We will skip writing python scripts but all it needs to is know when it needs to update a resource (by checking if the resource identifier/user given name is the same and the update action’s input i.e the config is different); when it should create a new resource (by checking if the given s3 bucket contains a file with the given resource identifier) and when to delete (if terraform tells it to delete)

Code:

Module code

resource "local_file" "input_data" {
 content  = jsonencode(var.input_data)
 filename = var.input_name
}
resource "null_resource" "eml_input" {
 provisioner "local-exec" {
   command = "python ${path.module}/eml_input.py create ${var.eml_trace_bucket} ${var.input_name}"
   when    = create
 }
 provisioner "local-exec" {
   command = "python ${path.module}/eml_input.py destroy ${self.triggers.eml_trace_bucket} ${self.triggers.input_name}"
   when    = destroy
 }
 triggers = {
   eml_input_md5    = md5(jsonencode(var.input_data))
   eml_trace_bucket = var.eml_trace_bucket
   input_name       = var.input_name
 }
 depends_on = [
   local_file.input_data
 ]
}
data "aws_s3_bucket_object" "eml_input_state" {
 bucket = var.eml_trace_bucket
 key    = var.input_name
 depends_on = [
   null_resource.eml_input
 ]
}

And outputs

output "id" {
 value = jsondecode(data.aws_s3_bucket_object.eml_input_state.body).response.Input.Id
}
output "arn" {
 value = jsondecode(data.aws_s3_bucket_object.eml_input_state.body).response.Input.Arn
}

And inputs

variable "eml_trace_bucket" {
 type = string
}
variable "input_name" {
 type = string
}
variable "input_data" {
 type = any
}

So what’s happening here?

The following diagram should be able to explain things

The first local_file resource is creating a simple json file from the given EML input config for our python script to be able to parse it (Yes we can also just pass json string directly into the command line)

The next null_resource is where all the magic happens. We have a local-exec provisioner that will be executed when terraform decides that the required action is a “create” action; hence the when = create value.

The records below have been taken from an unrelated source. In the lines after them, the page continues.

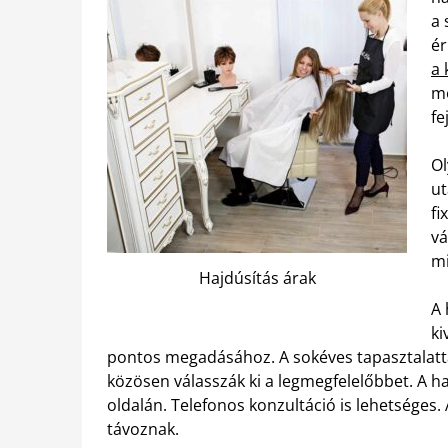
a 
ér
a 
mó
fe
Ol
ut
fi
vá
mi
Hajdúsítás árak
A 
ki
pontos megadásához. A sokéves tapasztalatta
közösen válasszák ki a legmegfelelőbbet. A h
oldalán. Telefonos konzultáció is lehetséges.
távoznak.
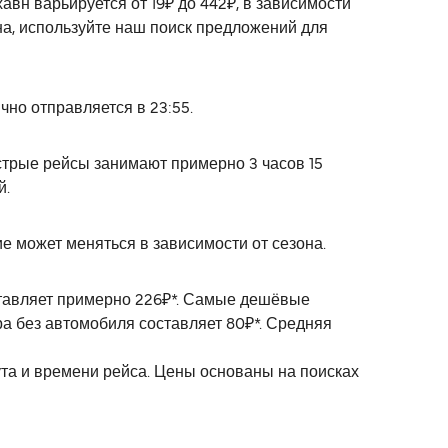
авн варьируется от 19₽ до 442₽, в зависимости
на, используйте наш поиск предложений для
но отправляется в 23:55.
стрые рейсы занимают примерно 3 часов 15
й.
е может меняться в зависимости от сезона.
ставляет примерно 226₽*. Самые дешёвые
ра без автомобиля составляет 80₽*. Средняя
ута и времени рейса. Цены основаны на поисках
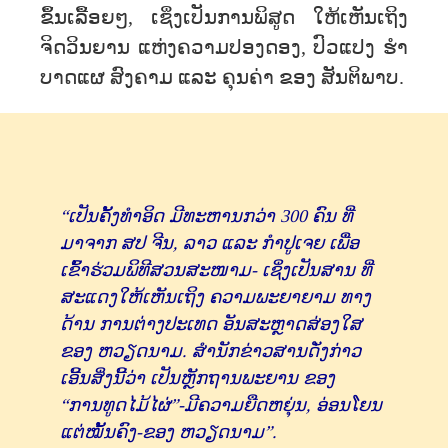
ຂຶ້ນເລື້ອຍໆ, ເຊິ່ງເປັນການພິສູດ ໃຫ້ເຫັນເຖິງ
ຈິດວິນຍານ ແຫ່ງຄວາມປອງດອງ, ປົວແປງ ຮຳ
ບາດແຜ ສົງຄາມ ແລະ ຄຸນຄ່າ ຂອງ ສັນຕິພາບ.
“ເປັນຄັ້ງທໍາອິດ ມີທະຫານກວ່າ 300 ຄົນ ທີ່
ມາຈາກ ສປ ຈີນ, ລາວ ແລະ ກໍາປູເຈຍ ເພື່ອ
ເຂົ້າຮ່ວມພິທີສວນສະໜາມ- ເຊິ່ງເປັນສານ ທີ່
ສະແດງໃຫ້ເຫັນເຖິງ ຄວາມພະຍາຍາມ ທາງ
ດ້ານ ການຕ່າງປະເທດ ອັນສະຫຼາດສ່ອງໃສ
ຂອງ ຫວຽດນາມ. ສໍານັກຂ່າວສານດັ່ງກ່າວ
ເອີ້ນສິ່ງນີ້ວ່າ ເປັນຫຼັກຖານພະຍານ ຂອງ
“ການທູດໄມ້ໄຜ່”-ມີຄວາມຍືດຫຍຸ່ນ, ອ່ອນໂຍນ
ແຕ່ໝັ້ນຄົງ-ຂອງ ຫວຽດນາມ”.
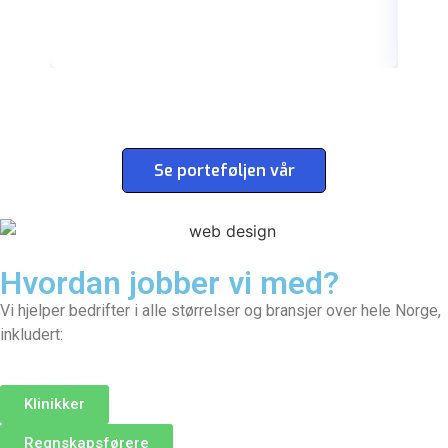
Se porteføljen vår
Hvordan jobber vi med?
Vi hjelper bedrifter i alle størrelser og bransjer over hele Norge,
inkludert:
Klinikker
Regnskapsførere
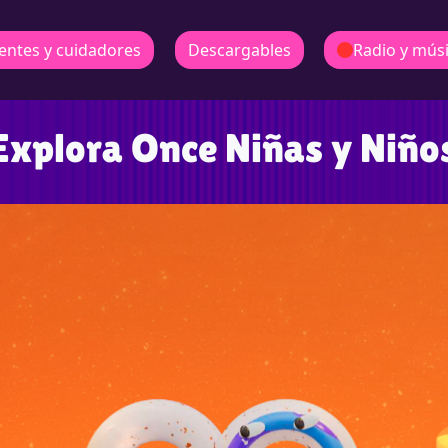
entes y cuidadores
Descargables
Radio y mús
Explora Once Niñas y Niño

The second local-exec will be triggered when terraform deems that the resource should be “destroyed”. And it “decides” all this from the triggers block where we tell it to depend on the md5 of the data that the user has given us as an input or the name of the bucket that we use to store these states or the resource identifier that we use.

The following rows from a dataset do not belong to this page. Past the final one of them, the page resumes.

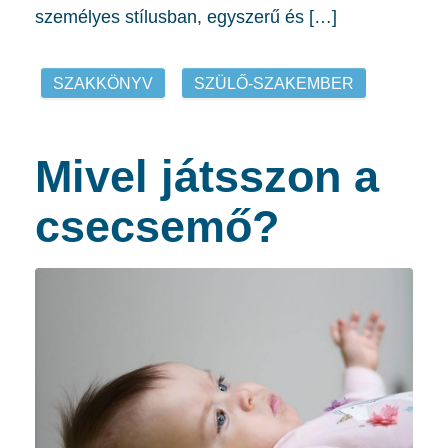
személyes stílusban, egyszerű és […]
SZAKKÖNYV
SZÜLŐ-SZAKEMBER
Mivel játsszon a
csecsemő?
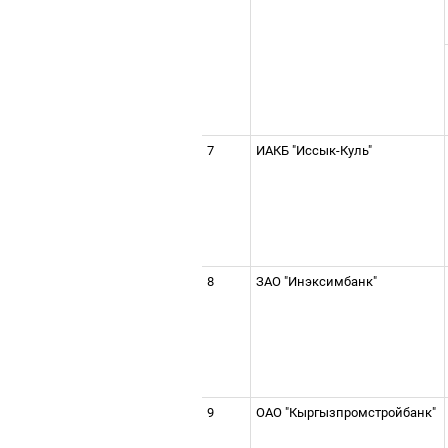
7
ИАКБ "Иссык-Куль"
8
ЗАО "Инэксимбанк"
9
ОАО "Кыргызпромстройбанк"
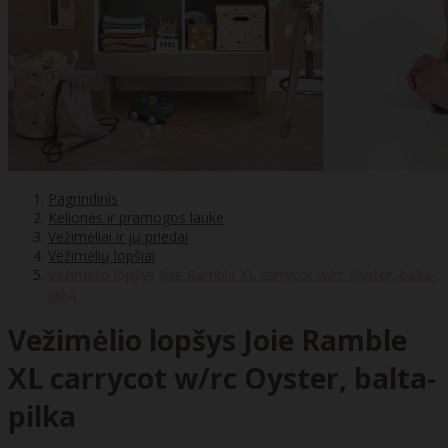
Pagrindinis
Kelionės ir pramogos lauke
Vežimėliai ir jų priedai
Vežimėlių lopšiai
Vežimėlio lopšys Joie Ramble XL carrycot w/rc Oyster, balta-
pilka
Vežimėlio lopšys Joie Ramble
XL carrycot w/rc Oyster, balta-
pilka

Do notice that for “destroy” we are using data from self because remember when this is being executed, things that need to be deleted are not a direct part of your given input, instead it’s a part of the original state that terraform created on its last run. There are some dependes_on blocks which are pretty self explanatory.

We also need a way to receive information about the resource that we just created. Luckily terraform has data_source to read from s3. Which we are using in the last two blocks to get and parse data into outputs.

Voilà, you now have a terraform module that is pluggable, extendable and maintained just like how a regular terraform resource would. You can use any code that you want through this technique. The universe is your limit since you can make the deployments as robust as you want in python/any other language that you like.

I hope this was helpful to everyone reading. Keep Terra-forming guys.